» **Aim of the exercise**
Substitute "upper-left" for "top-left" in the material from the line containing "This record shows" down through the line containing "0.058796, 0.730757, 0.151280]]", and write those lines out again with nothing else changed, leaving out the pictures.

-- Given data follows --

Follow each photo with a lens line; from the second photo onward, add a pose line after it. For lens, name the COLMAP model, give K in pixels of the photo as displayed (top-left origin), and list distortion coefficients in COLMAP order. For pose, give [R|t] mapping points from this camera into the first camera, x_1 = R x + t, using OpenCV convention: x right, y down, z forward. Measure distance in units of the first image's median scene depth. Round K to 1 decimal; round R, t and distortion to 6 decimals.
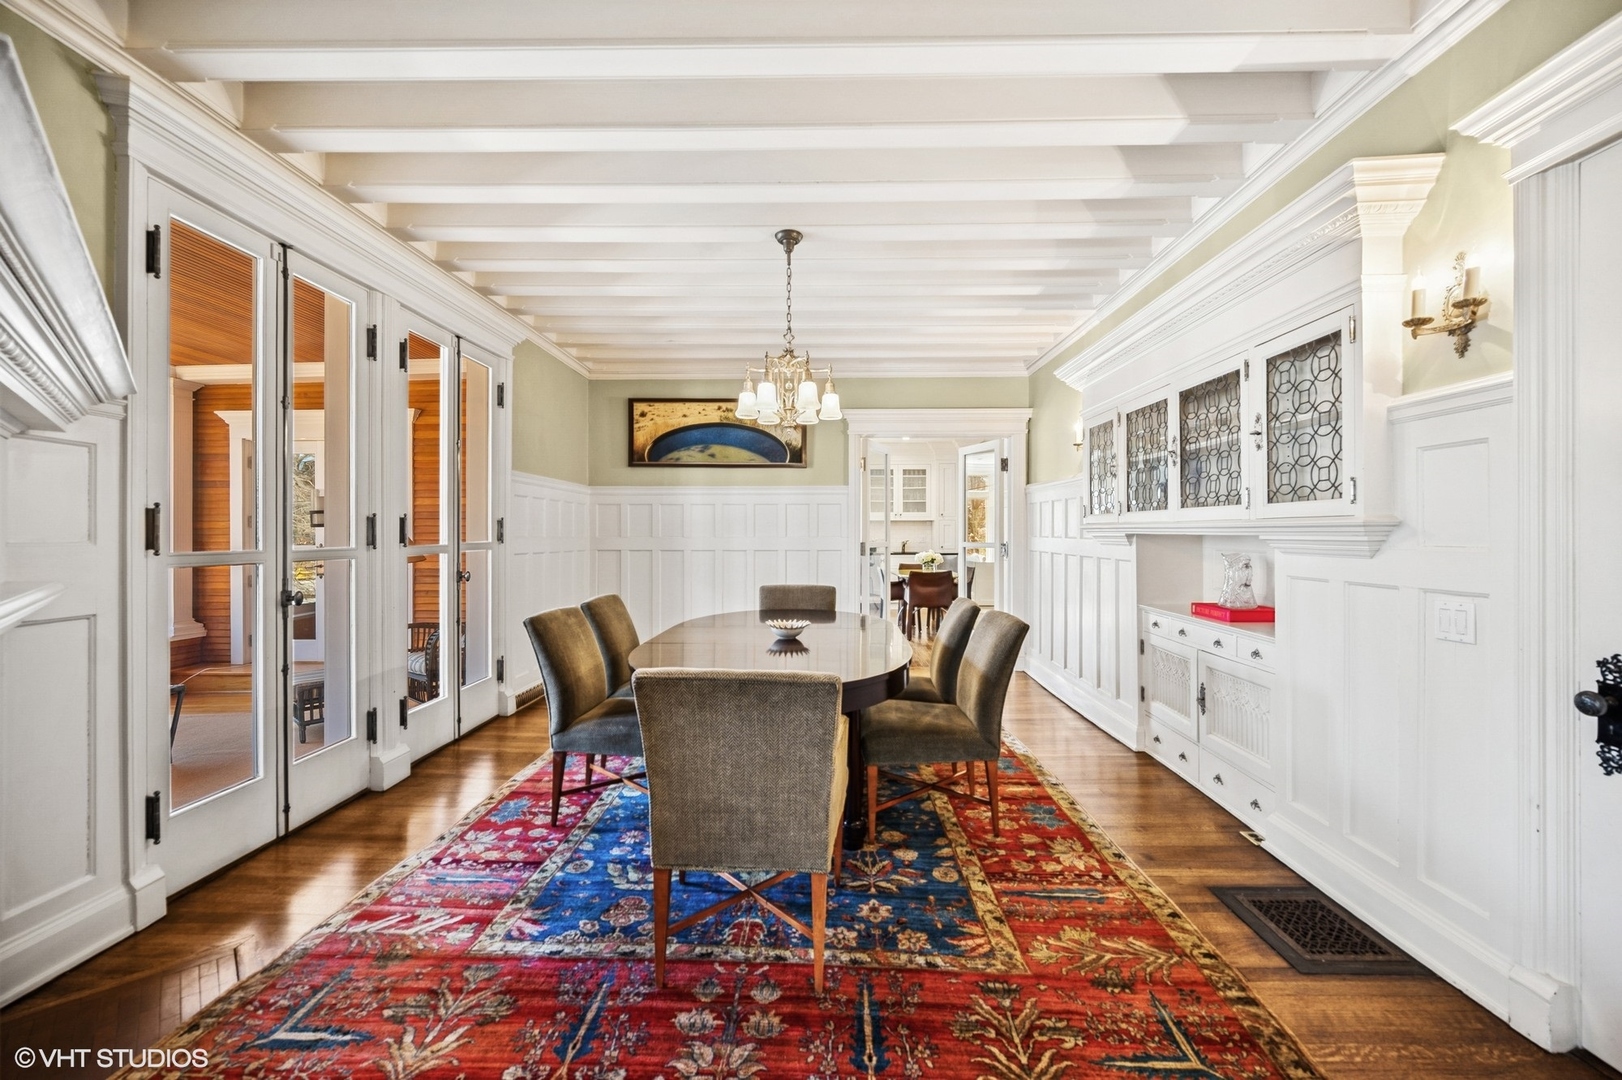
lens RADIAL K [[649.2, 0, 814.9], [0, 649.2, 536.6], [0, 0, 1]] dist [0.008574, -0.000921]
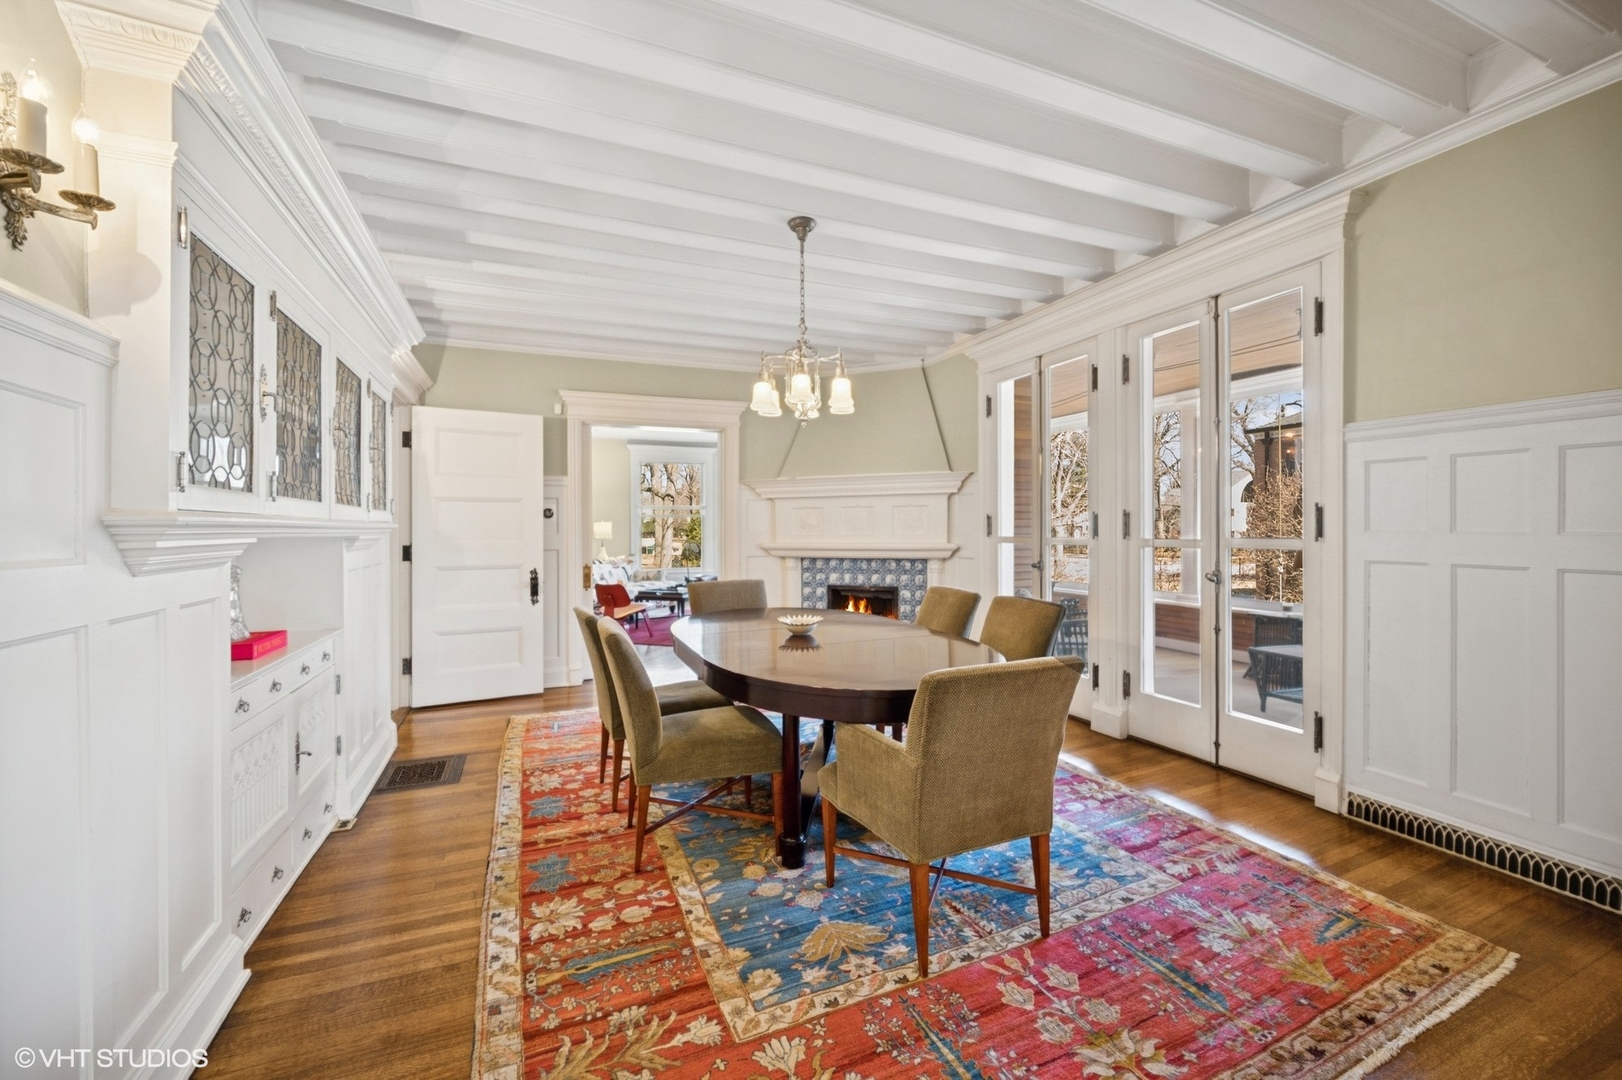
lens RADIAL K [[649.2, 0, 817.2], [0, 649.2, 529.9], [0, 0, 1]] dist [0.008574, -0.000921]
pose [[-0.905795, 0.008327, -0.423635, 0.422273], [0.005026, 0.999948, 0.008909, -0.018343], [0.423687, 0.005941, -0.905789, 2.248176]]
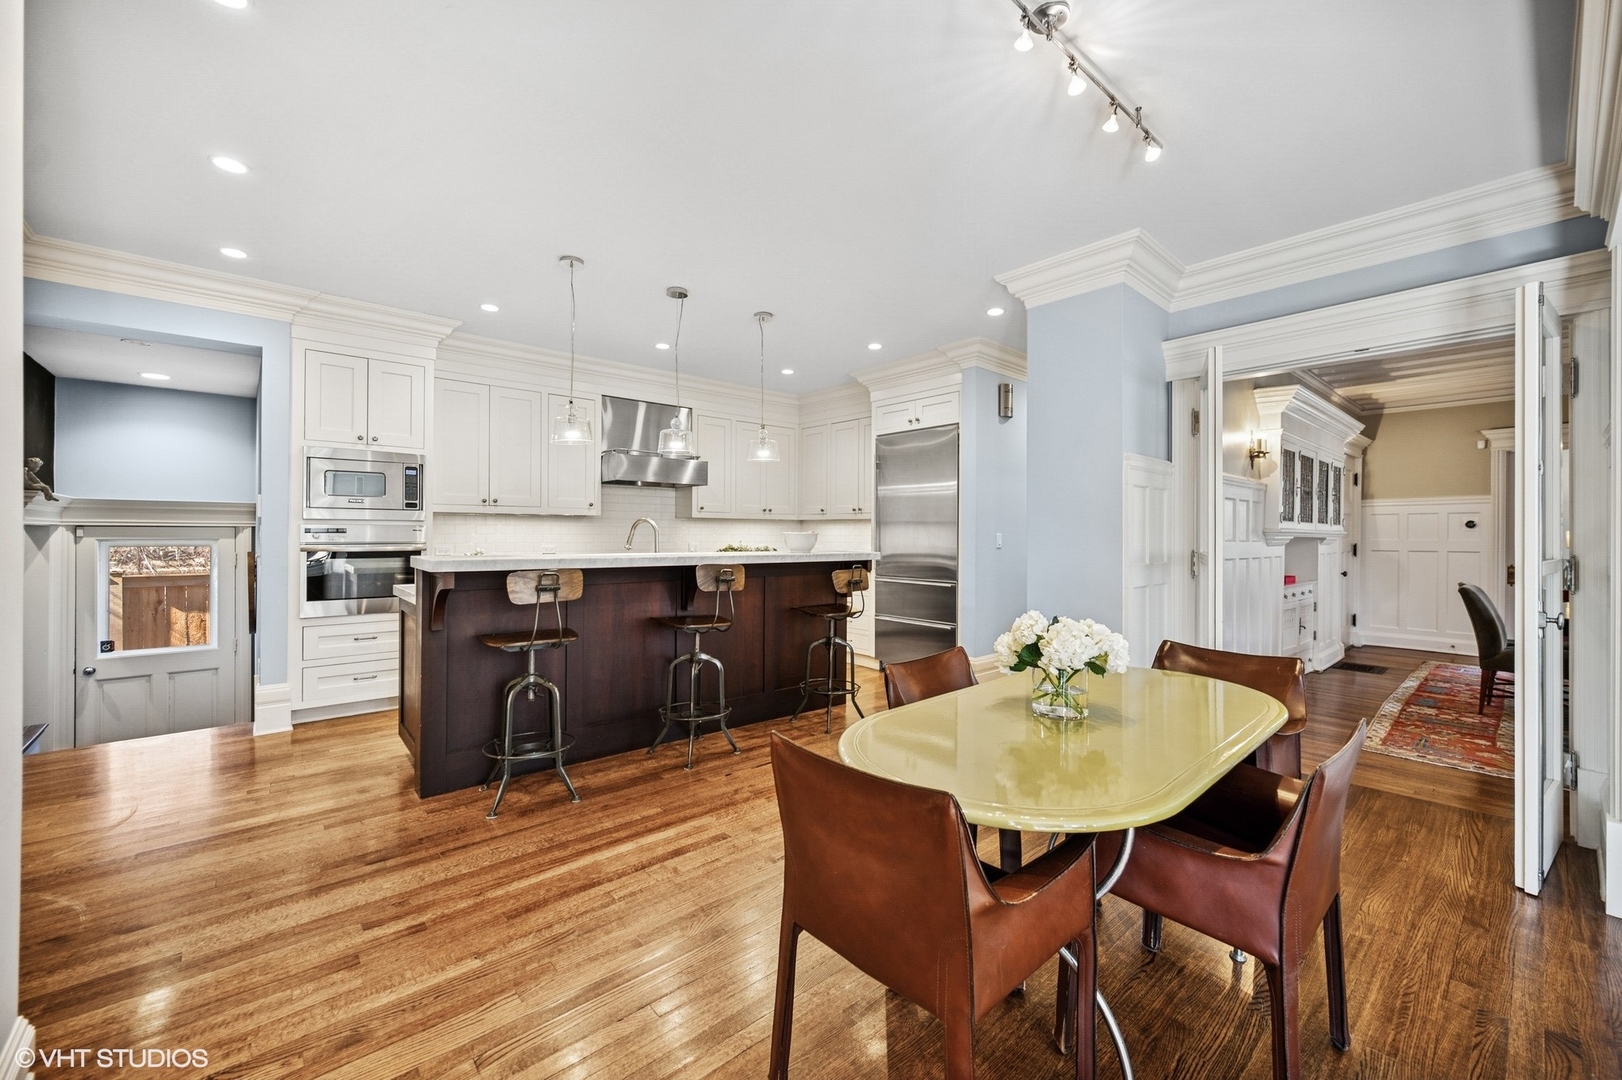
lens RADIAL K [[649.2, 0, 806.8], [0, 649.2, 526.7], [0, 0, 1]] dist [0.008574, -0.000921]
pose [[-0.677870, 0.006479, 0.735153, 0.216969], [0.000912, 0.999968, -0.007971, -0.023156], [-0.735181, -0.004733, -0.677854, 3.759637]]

-- Given data concluded --
-- Given data follows --

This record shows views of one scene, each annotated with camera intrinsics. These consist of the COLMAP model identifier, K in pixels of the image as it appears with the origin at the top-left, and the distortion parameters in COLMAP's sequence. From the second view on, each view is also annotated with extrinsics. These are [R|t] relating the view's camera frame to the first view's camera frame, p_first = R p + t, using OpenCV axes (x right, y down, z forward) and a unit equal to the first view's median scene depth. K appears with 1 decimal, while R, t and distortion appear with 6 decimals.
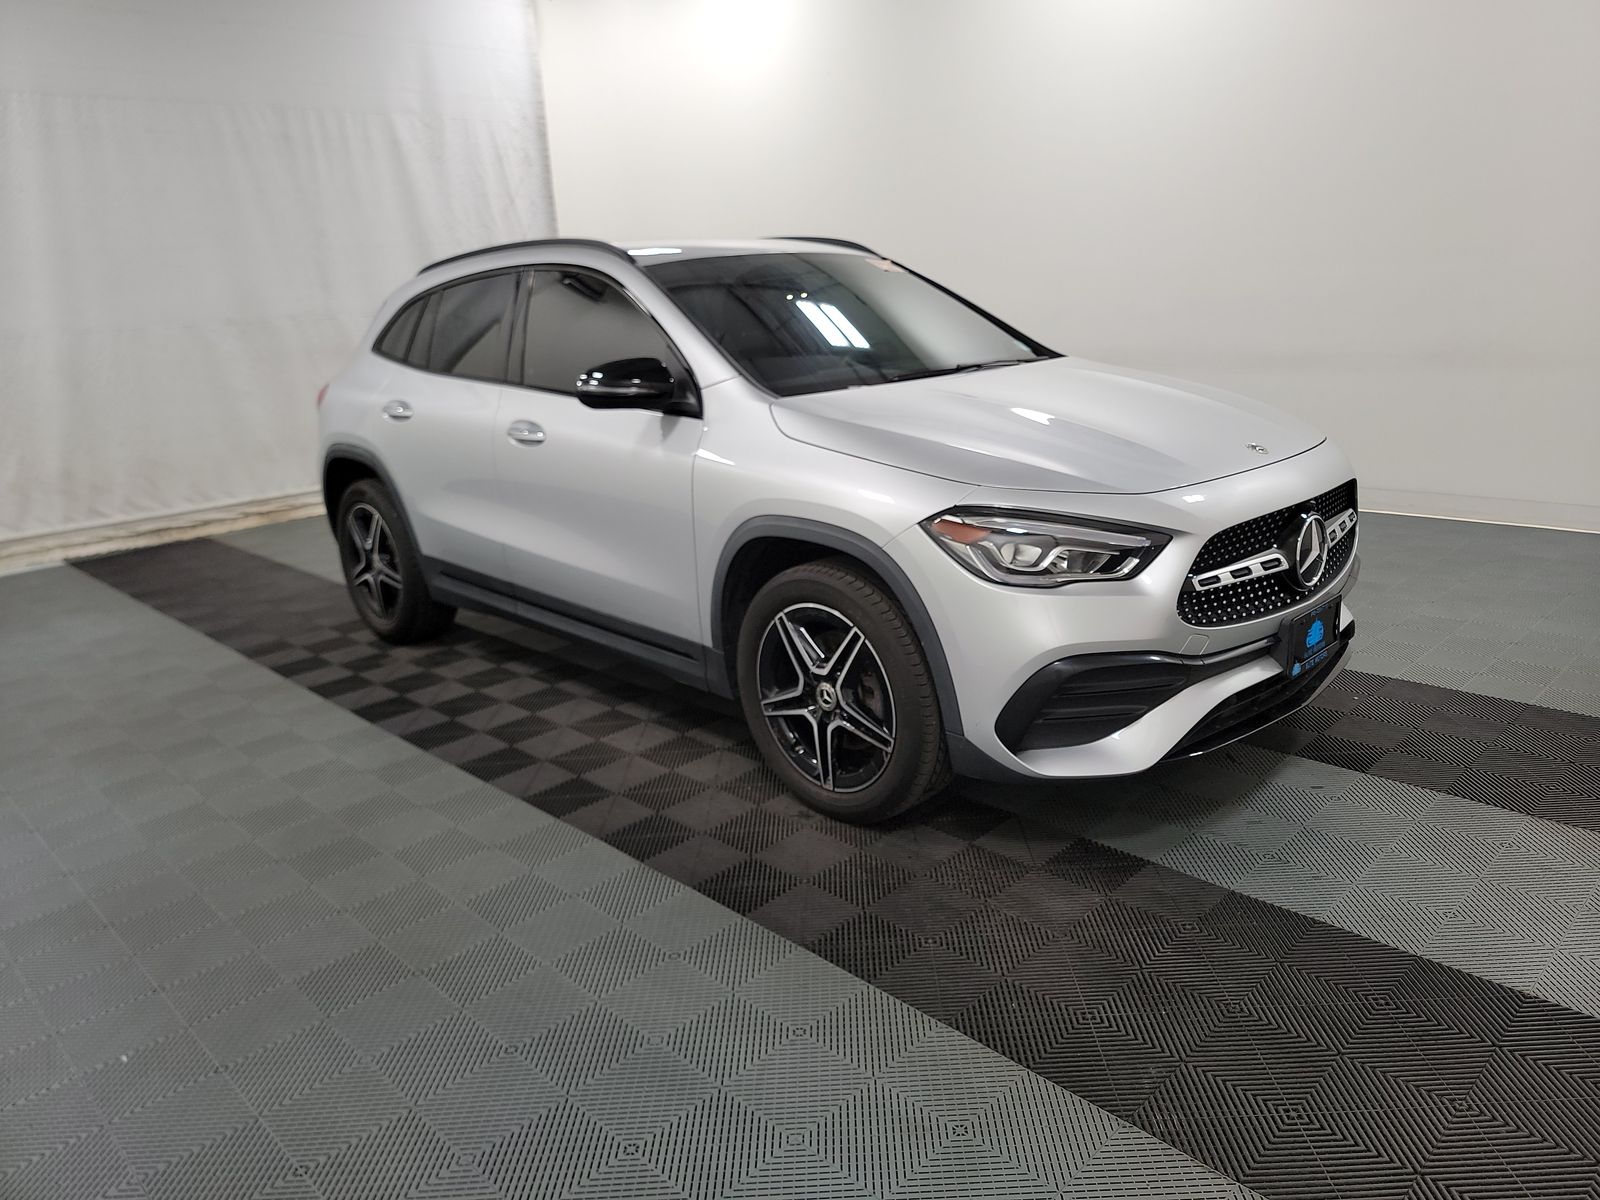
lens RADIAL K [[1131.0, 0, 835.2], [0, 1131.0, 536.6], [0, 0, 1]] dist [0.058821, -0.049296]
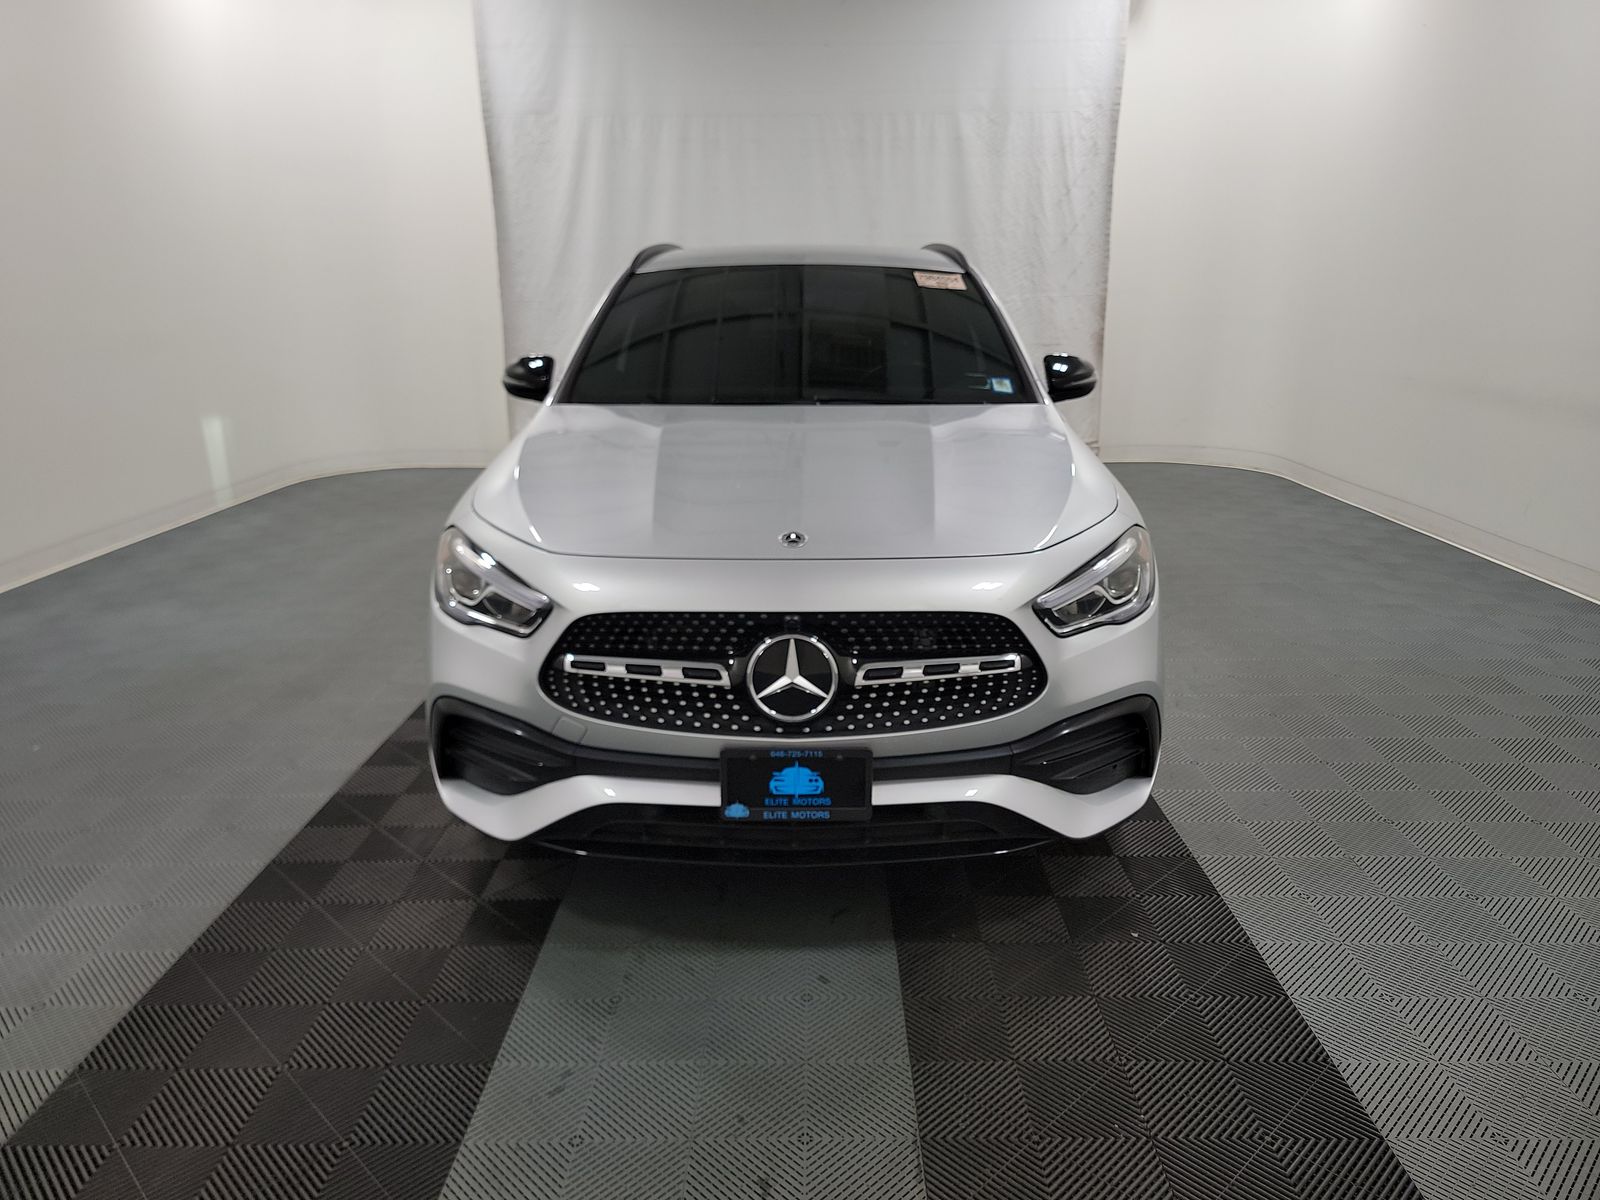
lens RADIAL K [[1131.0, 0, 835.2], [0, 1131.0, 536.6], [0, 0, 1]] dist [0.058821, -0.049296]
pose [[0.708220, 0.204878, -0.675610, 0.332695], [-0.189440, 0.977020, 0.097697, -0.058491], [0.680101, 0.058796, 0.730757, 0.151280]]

-- Given data concluded --

» **Solution for this task**
This record shows views of one scene, each annotated with camera intrinsics. These consist of the COLMAP model identifier, K in pixels of the image as it appears with the origin at the upper-left, and the distortion parameters in COLMAP's sequence. From the second view on, each view is also annotated with extrinsics. These are [R|t] relating the view's camera frame to the first view's camera frame, p_first = R p + t, using OpenCV axes (x right, y down, z forward) and a unit equal to the first view's median scene depth. K appears with 1 decimal, while R, t and distortion appear with 6 decimals.
lens RADIAL K [[1131.0, 0, 835.2], [0, 1131.0, 536.6], [0, 0, 1]] dist [0.058821, -0.049296]
lens RADIAL K [[1131.0, 0, 835.2], [0, 1131.0, 536.6], [0, 0, 1]] dist [0.058821, -0.049296]
pose [[0.708220, 0.204878, -0.675610, 0.332695], [-0.189440, 0.977020, 0.097697, -0.058491], [0.680101, 0.058796, 0.730757, 0.151280]]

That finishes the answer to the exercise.